The group that is now NTEN, the non-profit sector's largest community of tech professionals, began in the early 1990s as a small email list of "circuit riders," consultants to under-resourced organizations looking to adapt to the emerging digital age. (With traditional "circuits" and preachers on horseback both receding into history, the pun of the name is itself an artifact.)

Veteran non-profit tech leader Gavin Clabaugh, now at the Charles Stewart Mott Foundation, was instrumental in the creation of the first "circuit rider" meetings. He says the term itself was not Rob's, "but everything else was. He took what was just a little idea, and turned it into a movement."

The vision for a national organization for non-profit techies was born in 1997 at a remote ranch in Montana, during a retreat to engage more funders in the field—and, as Gavin tells it, after several rounds of homemade beer. It was Rob who took up the idea in earnest, using the platform and resources of the Rockefeller Family Fund to launch a national effort. "He did a series of meetings around the country," said Gavin, "and pulled in advocacy people and evangelists and everybody from the technology community."

Those meetings grew into a National Strategy for Non-Profit Technology, a program that in 2004 merged with existing circuit rider "round-up" events under the umbrella of the Non-Profit Technology Enterprise Network, NTEN. A decade later, the NTEN community could fill a stadium, as the current director Holly Ross points out in her remembrance of Rob.

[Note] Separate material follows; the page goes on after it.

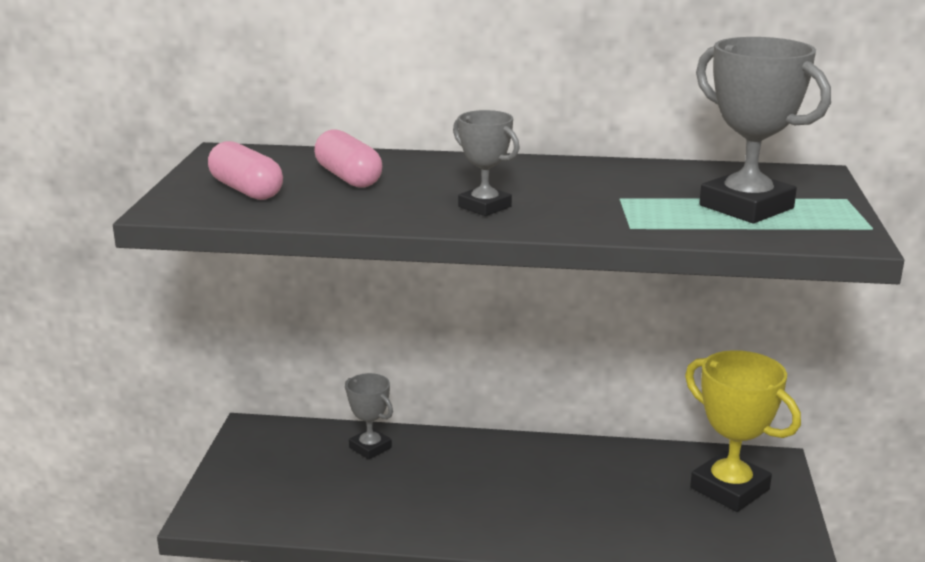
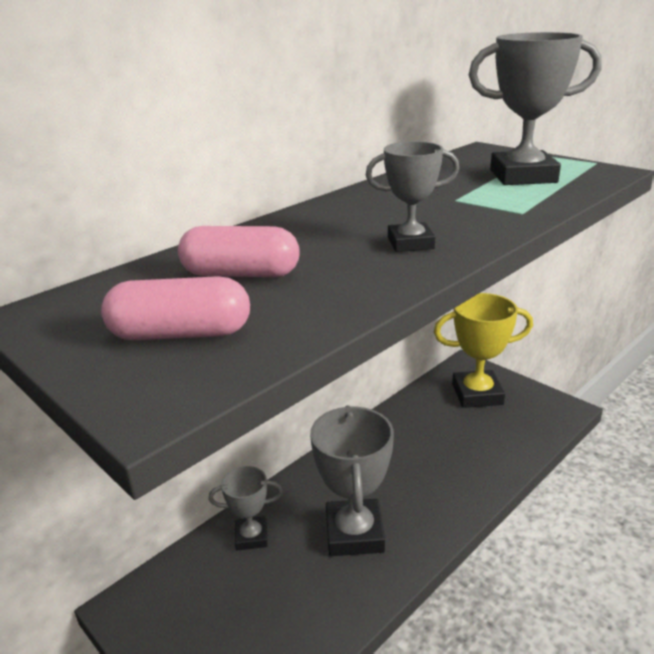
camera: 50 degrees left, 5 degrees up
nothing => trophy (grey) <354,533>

From the inception of NTEN, through his founding of Evolve Strategies and up until his death last week, Rob was also a prominent community organizer in Philadelphia. He cared deeply about maintaining the lovely, close-knit place where his own children were growing up, and about connecting his community and organizing with them for social justice. On issues from equal rights for bike riders and preservation and public access to parks, to wider problems like the environmental dangers of cell phones and hydraulic fracking, he led, and created ways for others to lead.

Rob's commitment to grassroots organizing defined not only his vision for the power of digital technologies, it also defined him. Whatever satisfaction he found in teaching people about the power of technology, bringing power to the people of Philly gave him even more. In Rob's Philadelphia Inquirer obituary, one city council member called him "the 18th member" of the council.

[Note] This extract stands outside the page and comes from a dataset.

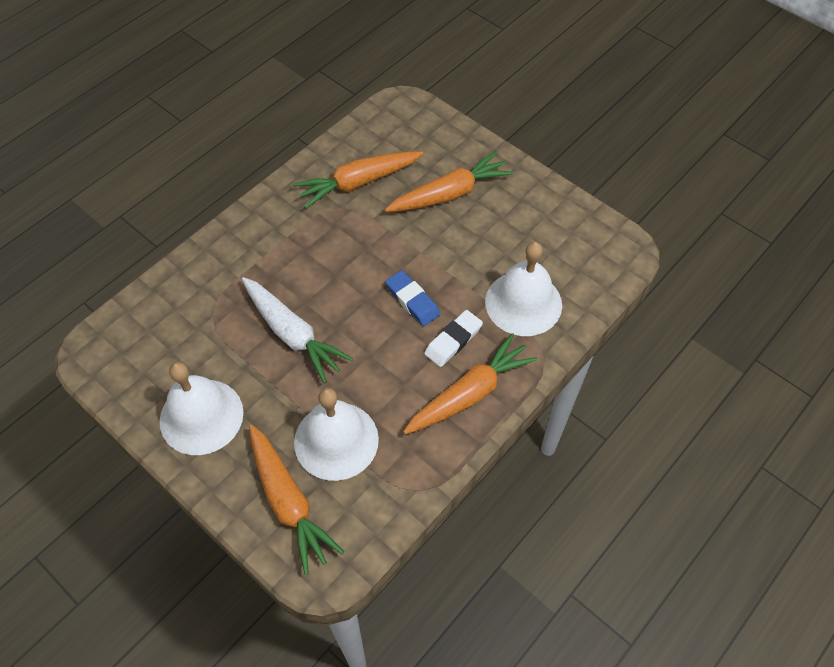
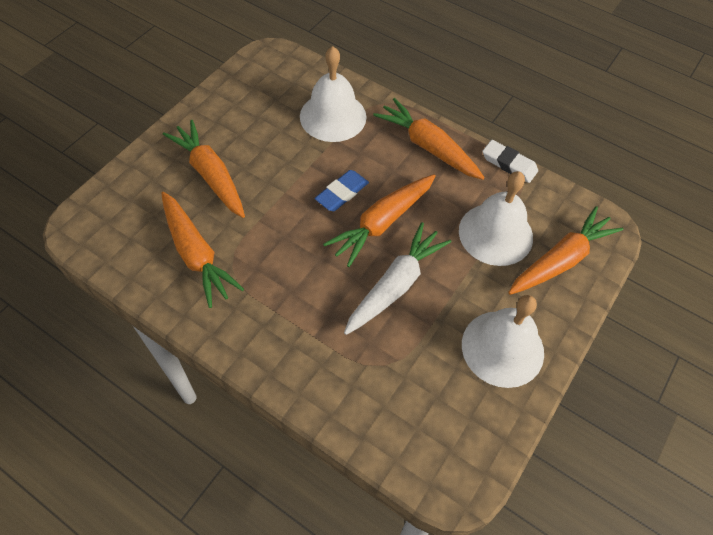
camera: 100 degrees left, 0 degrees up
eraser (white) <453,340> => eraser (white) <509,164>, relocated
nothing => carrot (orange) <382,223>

The only thing that lit him up more was talking about his and Sarah’s daughters, Marina and Amelia. Rob's love for his family and his city are inextricable from his intellectual leadership in the tech-for-good movement. It took us almost 10 years to understand, as a group, that personal passion and local outcomes are the renewable energy of online organizing. Rob knew all along because he never knew anything else.

If the measure of a man is what he leaves behind then, as Gavin said over the weekend, “Rob leaves us so much the richer.” To appreciate this, all you need to do is follow the reactions to Rob’s death over the networks he wove and nurtured so carefully, a large, far-flung web connected by and to him, reaching out on different social media platforms with quotes, photos, videos, and vivid accounts beginning “Remember when Rob said-” and “Let’s not forget what Rob did for. …”

We do remember, and we’re grateful for the time we had to learn from him, work with him, laugh at his latest gadgets or outrageous ideas, and marvel as so many of them took hold. We’ve watched the small cadre of circuit riders grow into a thriving community that continues building on Rob’s work and his vision. Hopefully we can bring the same enthusiasm and joy to it that he did every day.

Jed Miller is internet director of the Revenue Watch Institute. Allison Fine is co-author of The Networked Nonprofit.

The family plans a memorial service for 3 p.m. Saturday, Nov. 12, at Trinity Memorial Church, 22d and Spruce Streets, in Philadelphia. In lieu of flowers, donations can be sent to benefit a community garden that Rob helped found: Logan Square Garden Fund at Evolve Foundation, 1 S. Broad St., Suite 1840, Philadelphia 19107.